Reaching above the headboard, he lifts the cupboard flap. Tubs as big as fruit bowls contain a medley of sweets for our mix-up. Using his head as a buttress, one foot still impaling Mum’s head, we begin our transaction.
On the menu are ten varieties of sweets, priced exactly the same as the newsagents around the corner. No special family or employee discount, which means he has a built-in profit margin for his wholesale cost. When the newsagent sells overpriced sweets — anything at retail — he calls it “price gouging”. I’m not sure how this is different, but I’m also failing level one maths.
Dad says he’s teaching us the value of money, because “That Woman” “does not pay your child support.”
Cadbury is the only brand Dad stocks that isn’t a cheap look-a-like. In his shop, Parma Violets are just violets and taste like pen ink. Dolly Mixtures are just hard, soapy, and tasteless. And cough candy comes without any of the twist.
His candy stock reflects his tastes, which are the same as Daniel’s who is not yet seven.
Rule of purchase number one: No more than five of one variety at a time. Artificial fruit flavours apparently count on his five portions of fruit-and-veg-a-day plan.
Fizz, fondant, colour, and flavour cost extra.
Brown chocolate mouse (1p). Pink chocolate mouse (2p).
Rule of purchase number two: No change. Money not spent in his store pays down our debt chart.
He slides out a pillow-sized plank of Dairy Milk chocolate. Blocks the size of pencil sharpeners mean a price increase, now 5p per block. I purchase four blocks.
With our bags loaded, a sour lace already wriggling from Dee’s squirming lips, Dad locks the door and we follow him downstairs to finalise our transaction.
Where once our family agenda planned trips to [arboretums, Billy Graham crusades, and Weston-Super-Mud], now hang our debt ledgers.
Dad adds 20p to each of our columns, and we hand back his twenty pence coins.
The chart is not just a receipt, it’s also a reminder of how much we cost and, therefore, owe. His paper trail works one way, though. I don’t recognise several entries.
Dee’s chart resembles his gappy smile. Between the 20p sweet shop entries are shards of one and two penny line items, fragments of what must be additional sweet allocations. In the middle of his column, growing in like a new adult tooth is a £5 entry. Daniel, still tonguing loose his own baby teeth, is officially a toy investor.
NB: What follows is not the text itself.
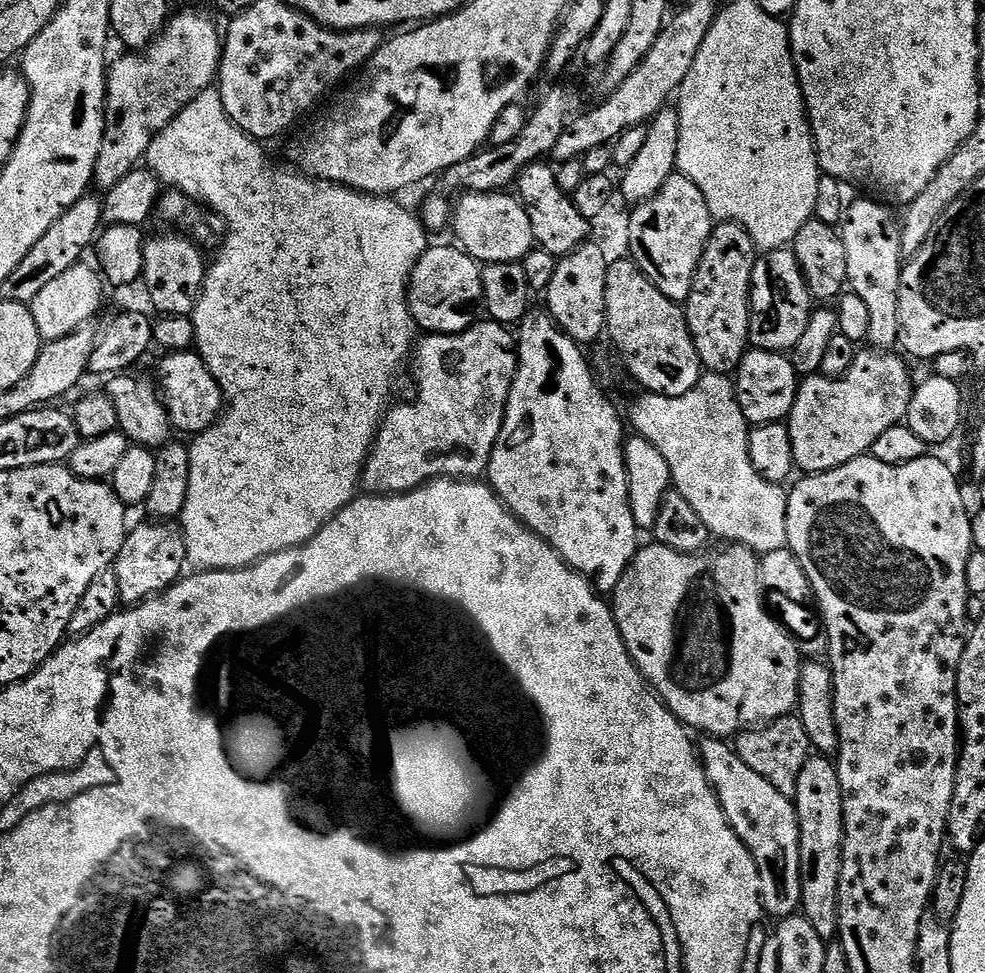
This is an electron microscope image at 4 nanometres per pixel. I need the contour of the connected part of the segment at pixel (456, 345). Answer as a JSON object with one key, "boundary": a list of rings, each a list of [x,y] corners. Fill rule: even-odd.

Dad loaned him five pounds to purchase five toy trains from his junk box to sell at the toy fair.
My chart overflows with figures like £4.83 and £9.72. Amounts exceeding £50 are written in red. Apparently, £49.68 is close enough. That sort of thing gets me in trouble at school.
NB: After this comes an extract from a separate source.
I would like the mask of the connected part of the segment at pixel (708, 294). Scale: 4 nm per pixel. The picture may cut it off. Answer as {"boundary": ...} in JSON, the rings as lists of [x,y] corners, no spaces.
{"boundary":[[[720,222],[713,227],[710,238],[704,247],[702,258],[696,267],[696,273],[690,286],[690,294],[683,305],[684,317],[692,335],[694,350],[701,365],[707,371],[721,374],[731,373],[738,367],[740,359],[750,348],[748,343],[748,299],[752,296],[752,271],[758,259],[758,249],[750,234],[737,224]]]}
Every transaction is recorded to the penny, so Dad has a paper trail to thrust at Mum, I mean, That Woman, when she returns for half his house.
We spend a lot of time staring at this chart. As though it’s a magic eye picture that will someday reveal a hidden pony or dolphin. Here, we receive regular ultimatums and always a choice: purchase sweets from the cupboard or pay down our debt chart. The only line items struck off so far are refunds for dodgy sweets, like when I have to say “Um, Dee’s shrimp doesn’t have a head. Shouldn’t it be half a penny?” Dad lives ten years in the past, so he thinks the half penny still exists. Though, I’d never dare openly tease him about money.
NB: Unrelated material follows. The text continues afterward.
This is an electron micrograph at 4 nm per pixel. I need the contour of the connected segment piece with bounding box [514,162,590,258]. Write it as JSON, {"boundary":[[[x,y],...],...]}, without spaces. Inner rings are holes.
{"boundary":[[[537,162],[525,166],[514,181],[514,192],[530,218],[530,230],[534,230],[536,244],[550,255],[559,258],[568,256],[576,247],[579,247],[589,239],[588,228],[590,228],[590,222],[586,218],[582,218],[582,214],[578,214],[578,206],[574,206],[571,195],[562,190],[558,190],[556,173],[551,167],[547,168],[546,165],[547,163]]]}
I don’t see numbers any more. It really is a magic picture, only there are no animals, just Dad’s mental state.
Overcrowded entries appear with increasing frequency now we’re getting school letters and solicitor bills. Recently, my chart is full of stacked entries, which resemble my ex-best friend Sarah’s teeth. Teeth growing on top of other teeth on top of other teeth, a serious case of an overcrowded mouth, which she called Hyperdontia.
Pinned next to our chart is the most recent letter from Mum’s solicitor, dated May 12, 1994. It says “Fifty percent of the proceeds, as valued, will be payable to _ on the 28th of November 2003.” Every occurrence of Mum’s name struck through. With one stroke of Dad’s marker, Mum no longer exists.